When Tracy Parks’ parents joined the Peoples Temple in 1966, they were drawn by the Christian gospel, socialist politics and racial equality espoused by the founding pastor, Jim Jones.
In the church’s early days, Jones was considered an advocate for the downtrodden and marginalized, drawing praise from a host of politicians. Former San Francisco Mayor even described him as “an American Gandhi.” (Jones and his cult are featured on People Magazine Investigates: Cults, airing tonight (9 p.m. ET) on Investigation Discovery.)
But Tracy, who was 12 when more than 900 people died in the largest mass suicide in modern history in 1977, was always skeptical. She got an eerie feeling from the armed guards who stood watch over worship services and the way Jones would stomp on Bibles and rant against the government.
Tracy tells PEOPLE in this week’s issue, “Even as a child, sitting in these meetings, I’d look at all the adults around me and think, ‘What’s wrong with these people? How can you think this is okay?”
As time went on, rumors escalated about Jones’ drug use and sexual affairs with male and female congregants, as well as stories about his controlling nature and abuse. Jones took to wearing sunglasses at all times, saying it was “because he sees too much without them on,” Tracy’s father Jerry Parks tells PEOPLE.
In 1977, after a scathing magazine article, Jones moved his congregants to Jonestown, a 3,800-acre jungle compound in Guyana, where he promised a vision of paradise.
But the reality was far different, says Tracy.
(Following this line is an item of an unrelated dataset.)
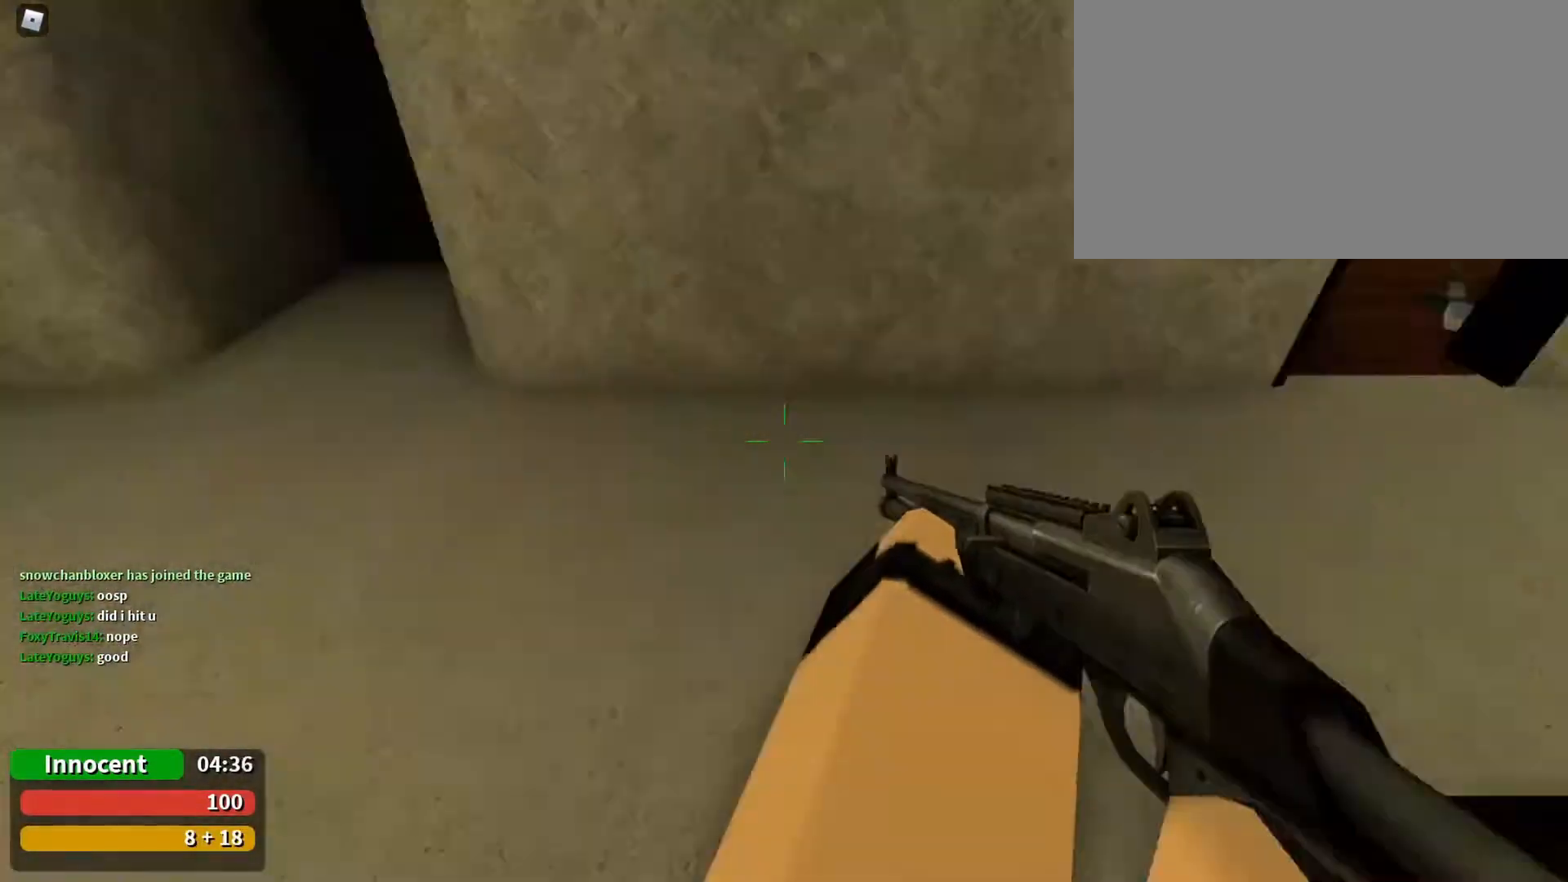
{"keys": ["w"], "mouse": [], "events": [[300, "1", "down"], [433, "1", "up"], [433, "d", "up"]]}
She and the other children spent eight hours a day working under the blistering sun with gun-toting guards watching her every move, while Jones’ paranoid, delusional rants played on the compound’s loudspeaker.
Worst of all were the mock suicide drills, called “White Nights,” in which Jones would rehearse mass suicides by making cult members drink from a mixture they thought contained fatal poison.